Barely one month after the Central Bank of Nigeria banned the sale of foreign exchange to Bureaux De Change (BDC) dealers, the Naira has been exchanging for N530 per dollar, N722 per pound and N622 per Euro in the parallel market.
The apex bank has restricted sale of forex to DMBs which would in turn sell only to customers who present legitimate documents and reasons for the intended purchase. The CBN Governor, Godwin Emefiele, gave graft and gradual dollarisation of the economy as the reasons for the ban. While in 2016, when a similar ban was enforced, greed of BDCs was his reason. When the ban first hit the public at the end of July 2021, Nigerians were panicky over what this portended for the prices of household commodities in an economy heavily dependent on importation. During this period, some economists applauded the decision of the bank while others said that it was not the right path especially when the Monetary Policy Committee was hammering on policies to reduce inflationary rates. Inflation has dropped by a few decimal points since then but the Naira has kept on depreciating in the parallel market which most believe to be the true reflection of market rates following the CBN’s decided intervention in the Investors and Exporters (I&E) NAFEX window.

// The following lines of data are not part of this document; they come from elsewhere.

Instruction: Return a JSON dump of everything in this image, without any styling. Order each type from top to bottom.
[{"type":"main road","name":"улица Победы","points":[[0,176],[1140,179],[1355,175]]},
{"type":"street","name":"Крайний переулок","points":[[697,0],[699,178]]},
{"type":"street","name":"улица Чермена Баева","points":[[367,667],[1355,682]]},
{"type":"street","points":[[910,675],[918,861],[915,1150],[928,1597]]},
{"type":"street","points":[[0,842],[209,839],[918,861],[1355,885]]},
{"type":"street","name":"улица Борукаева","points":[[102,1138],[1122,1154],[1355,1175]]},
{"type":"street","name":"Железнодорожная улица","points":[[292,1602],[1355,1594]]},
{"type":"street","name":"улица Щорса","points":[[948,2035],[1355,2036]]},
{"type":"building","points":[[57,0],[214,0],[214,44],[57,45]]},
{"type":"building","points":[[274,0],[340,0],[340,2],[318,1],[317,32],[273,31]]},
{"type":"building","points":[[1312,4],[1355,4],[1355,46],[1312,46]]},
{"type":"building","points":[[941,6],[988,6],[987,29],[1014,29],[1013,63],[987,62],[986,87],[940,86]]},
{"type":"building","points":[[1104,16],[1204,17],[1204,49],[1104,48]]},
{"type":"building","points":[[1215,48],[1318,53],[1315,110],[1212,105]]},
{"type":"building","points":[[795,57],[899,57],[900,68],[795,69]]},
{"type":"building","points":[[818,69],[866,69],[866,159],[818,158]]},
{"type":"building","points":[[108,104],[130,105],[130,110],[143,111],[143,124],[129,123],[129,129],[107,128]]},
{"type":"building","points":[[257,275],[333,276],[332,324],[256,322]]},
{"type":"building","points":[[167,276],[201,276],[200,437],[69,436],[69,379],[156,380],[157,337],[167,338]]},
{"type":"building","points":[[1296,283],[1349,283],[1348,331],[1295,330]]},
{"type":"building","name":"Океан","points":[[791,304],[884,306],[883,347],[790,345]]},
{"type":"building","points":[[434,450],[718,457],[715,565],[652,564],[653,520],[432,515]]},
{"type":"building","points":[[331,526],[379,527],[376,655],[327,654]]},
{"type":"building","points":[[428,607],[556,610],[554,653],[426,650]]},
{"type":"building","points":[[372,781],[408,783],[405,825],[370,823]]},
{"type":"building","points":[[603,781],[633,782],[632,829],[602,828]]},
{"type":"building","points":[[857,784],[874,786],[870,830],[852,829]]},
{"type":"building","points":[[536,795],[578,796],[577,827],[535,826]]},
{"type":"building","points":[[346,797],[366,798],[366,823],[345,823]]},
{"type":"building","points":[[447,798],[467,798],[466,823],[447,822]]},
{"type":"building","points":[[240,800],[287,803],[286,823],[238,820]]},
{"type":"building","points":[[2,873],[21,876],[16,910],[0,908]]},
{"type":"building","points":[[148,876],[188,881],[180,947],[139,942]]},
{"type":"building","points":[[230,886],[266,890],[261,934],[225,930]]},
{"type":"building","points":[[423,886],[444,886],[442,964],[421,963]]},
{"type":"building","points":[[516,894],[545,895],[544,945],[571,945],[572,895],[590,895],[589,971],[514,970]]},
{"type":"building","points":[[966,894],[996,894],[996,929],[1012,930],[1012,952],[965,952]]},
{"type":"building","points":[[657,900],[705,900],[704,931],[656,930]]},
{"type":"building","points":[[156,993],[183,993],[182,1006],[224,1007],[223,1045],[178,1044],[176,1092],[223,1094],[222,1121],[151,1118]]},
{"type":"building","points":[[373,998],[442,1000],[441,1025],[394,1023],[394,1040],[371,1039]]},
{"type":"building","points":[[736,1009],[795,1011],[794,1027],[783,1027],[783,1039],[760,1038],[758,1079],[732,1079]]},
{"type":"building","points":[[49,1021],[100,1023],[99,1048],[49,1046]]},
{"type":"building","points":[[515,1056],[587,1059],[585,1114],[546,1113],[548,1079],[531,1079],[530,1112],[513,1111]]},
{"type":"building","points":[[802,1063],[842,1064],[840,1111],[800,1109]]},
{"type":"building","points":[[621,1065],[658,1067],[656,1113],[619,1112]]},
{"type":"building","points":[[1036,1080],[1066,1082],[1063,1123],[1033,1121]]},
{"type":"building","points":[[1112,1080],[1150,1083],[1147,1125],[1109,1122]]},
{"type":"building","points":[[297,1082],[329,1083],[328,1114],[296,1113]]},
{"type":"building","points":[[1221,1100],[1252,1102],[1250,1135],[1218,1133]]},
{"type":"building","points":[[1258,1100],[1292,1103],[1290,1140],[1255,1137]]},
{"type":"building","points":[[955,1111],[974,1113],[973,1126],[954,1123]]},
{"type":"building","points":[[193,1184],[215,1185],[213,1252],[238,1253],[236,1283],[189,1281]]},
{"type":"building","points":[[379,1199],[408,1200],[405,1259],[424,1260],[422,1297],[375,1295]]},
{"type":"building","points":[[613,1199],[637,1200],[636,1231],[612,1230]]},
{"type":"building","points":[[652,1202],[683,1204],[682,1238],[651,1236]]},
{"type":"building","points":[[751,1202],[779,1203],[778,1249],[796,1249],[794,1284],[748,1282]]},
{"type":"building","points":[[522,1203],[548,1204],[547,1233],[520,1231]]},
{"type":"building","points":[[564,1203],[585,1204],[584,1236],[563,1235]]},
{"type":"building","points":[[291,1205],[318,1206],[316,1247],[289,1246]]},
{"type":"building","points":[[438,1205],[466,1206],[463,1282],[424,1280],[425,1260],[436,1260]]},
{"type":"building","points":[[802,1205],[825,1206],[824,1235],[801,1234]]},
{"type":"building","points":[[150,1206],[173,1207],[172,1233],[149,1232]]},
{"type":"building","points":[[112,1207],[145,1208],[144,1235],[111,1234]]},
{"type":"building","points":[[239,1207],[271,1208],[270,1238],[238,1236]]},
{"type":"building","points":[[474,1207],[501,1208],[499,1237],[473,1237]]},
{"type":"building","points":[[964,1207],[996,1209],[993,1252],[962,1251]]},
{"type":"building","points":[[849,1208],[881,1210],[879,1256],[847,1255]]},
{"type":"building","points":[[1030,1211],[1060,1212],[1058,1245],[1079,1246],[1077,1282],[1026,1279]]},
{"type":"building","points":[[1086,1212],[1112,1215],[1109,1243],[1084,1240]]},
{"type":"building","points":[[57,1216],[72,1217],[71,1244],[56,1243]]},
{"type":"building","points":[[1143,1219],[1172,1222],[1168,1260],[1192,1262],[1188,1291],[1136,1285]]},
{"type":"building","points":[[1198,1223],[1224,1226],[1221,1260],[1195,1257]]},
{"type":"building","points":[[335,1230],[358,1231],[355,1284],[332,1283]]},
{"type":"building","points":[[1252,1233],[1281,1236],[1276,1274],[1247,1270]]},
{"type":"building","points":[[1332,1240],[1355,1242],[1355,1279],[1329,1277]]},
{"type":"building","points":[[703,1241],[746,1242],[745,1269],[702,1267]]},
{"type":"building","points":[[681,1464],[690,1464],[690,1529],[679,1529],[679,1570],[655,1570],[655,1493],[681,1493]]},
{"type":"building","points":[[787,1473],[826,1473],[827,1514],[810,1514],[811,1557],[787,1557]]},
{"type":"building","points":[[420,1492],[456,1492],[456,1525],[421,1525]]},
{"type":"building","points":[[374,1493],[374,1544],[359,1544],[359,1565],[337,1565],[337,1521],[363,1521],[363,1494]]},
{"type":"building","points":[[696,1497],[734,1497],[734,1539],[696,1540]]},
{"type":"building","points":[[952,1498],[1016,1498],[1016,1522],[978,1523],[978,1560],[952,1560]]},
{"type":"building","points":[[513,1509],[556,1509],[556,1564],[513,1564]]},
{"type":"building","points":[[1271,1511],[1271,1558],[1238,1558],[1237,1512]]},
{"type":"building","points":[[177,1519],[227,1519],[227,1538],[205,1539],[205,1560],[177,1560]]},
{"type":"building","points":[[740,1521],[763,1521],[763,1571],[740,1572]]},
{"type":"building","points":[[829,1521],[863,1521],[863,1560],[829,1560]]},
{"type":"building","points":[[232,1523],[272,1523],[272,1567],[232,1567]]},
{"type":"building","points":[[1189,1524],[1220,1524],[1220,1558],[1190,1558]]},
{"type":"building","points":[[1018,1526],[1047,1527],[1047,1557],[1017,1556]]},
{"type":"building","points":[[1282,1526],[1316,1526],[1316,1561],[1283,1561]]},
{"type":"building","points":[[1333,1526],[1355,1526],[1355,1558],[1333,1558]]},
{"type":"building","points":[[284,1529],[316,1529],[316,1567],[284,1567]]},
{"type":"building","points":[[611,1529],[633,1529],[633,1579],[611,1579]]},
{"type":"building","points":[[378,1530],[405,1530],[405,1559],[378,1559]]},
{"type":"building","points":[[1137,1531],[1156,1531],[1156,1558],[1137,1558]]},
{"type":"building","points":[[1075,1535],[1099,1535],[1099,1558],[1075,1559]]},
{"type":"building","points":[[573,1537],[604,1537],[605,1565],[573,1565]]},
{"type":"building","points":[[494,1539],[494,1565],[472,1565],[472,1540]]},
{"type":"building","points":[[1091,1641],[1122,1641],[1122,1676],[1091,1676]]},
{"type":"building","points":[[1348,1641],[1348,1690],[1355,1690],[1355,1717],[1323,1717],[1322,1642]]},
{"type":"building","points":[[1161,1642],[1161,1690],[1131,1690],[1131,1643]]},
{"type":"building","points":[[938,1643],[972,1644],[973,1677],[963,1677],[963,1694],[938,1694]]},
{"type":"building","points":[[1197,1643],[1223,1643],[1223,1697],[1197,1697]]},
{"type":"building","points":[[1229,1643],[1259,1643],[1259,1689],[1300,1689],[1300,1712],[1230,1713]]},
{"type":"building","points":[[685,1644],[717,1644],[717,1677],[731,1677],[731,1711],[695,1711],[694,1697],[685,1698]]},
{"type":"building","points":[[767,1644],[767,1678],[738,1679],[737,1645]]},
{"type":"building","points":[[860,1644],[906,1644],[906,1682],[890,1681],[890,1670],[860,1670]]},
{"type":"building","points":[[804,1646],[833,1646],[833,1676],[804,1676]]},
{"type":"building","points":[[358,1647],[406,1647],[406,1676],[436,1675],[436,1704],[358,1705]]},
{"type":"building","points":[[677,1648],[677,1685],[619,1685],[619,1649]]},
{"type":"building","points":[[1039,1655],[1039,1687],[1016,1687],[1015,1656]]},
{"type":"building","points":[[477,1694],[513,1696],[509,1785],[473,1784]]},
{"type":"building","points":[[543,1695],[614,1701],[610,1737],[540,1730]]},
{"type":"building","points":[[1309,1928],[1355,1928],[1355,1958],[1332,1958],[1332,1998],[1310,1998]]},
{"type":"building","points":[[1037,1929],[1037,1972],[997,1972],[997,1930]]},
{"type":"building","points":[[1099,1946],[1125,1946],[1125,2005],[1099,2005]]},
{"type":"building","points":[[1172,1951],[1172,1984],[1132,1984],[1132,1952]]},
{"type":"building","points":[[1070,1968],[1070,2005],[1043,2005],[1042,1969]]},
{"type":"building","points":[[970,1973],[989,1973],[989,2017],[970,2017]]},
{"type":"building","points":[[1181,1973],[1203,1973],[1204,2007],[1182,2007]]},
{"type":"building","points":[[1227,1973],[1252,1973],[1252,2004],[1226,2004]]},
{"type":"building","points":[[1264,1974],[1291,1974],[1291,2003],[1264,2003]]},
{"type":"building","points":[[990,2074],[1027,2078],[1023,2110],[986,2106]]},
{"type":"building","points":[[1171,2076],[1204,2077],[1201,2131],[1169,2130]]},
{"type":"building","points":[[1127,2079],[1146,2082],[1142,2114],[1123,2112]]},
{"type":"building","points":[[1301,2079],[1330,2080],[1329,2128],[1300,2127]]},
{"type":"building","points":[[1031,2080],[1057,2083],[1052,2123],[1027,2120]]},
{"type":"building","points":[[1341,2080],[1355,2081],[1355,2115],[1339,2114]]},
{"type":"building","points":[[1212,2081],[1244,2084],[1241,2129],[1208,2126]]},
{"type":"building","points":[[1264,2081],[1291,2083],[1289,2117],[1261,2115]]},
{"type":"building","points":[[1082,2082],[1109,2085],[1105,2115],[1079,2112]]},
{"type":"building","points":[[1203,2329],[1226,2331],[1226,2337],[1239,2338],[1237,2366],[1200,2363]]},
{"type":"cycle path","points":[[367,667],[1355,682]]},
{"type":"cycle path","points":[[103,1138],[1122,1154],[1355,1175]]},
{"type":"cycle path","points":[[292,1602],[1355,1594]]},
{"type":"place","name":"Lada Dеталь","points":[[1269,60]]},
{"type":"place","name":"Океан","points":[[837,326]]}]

The World Bank has said that the high inflationary rates in the country stem partly from tight exchange rate controls and another from certain monetary policies. The World Bank, after the CBN adopted the NAFEX USD rate as its standard rate, asked Nigeria to provide a clearer and more predictable foreign exchange management system before it would release its $1.5 billion loan. Dr. Muda Yusuf, economist and former Director-General of the Lagos Chambers of Commerce and Industry told this newspaper that dollarisation of the economy and the said greed, as well as graft encouraged by the BDCs, were only symptoms of the underlying problem posed by CBN’s tight regime on the exchange rate and the refusal to let the market determine the rates. He said that restricting the retail of forex to DMBs was only postponing the forex crises and could not serve as an effective solution to the problem Nigeria faced with forex.
“The forex conundrum is largely a consequence of the CBN policy choice of a fixed exchange rate regime and administrative allocation of forex. It is a policy regime that has created a huge enterprise around foreign exchange – round-tripping, speculation, over-invoicing, capital flight, etc.,” he said.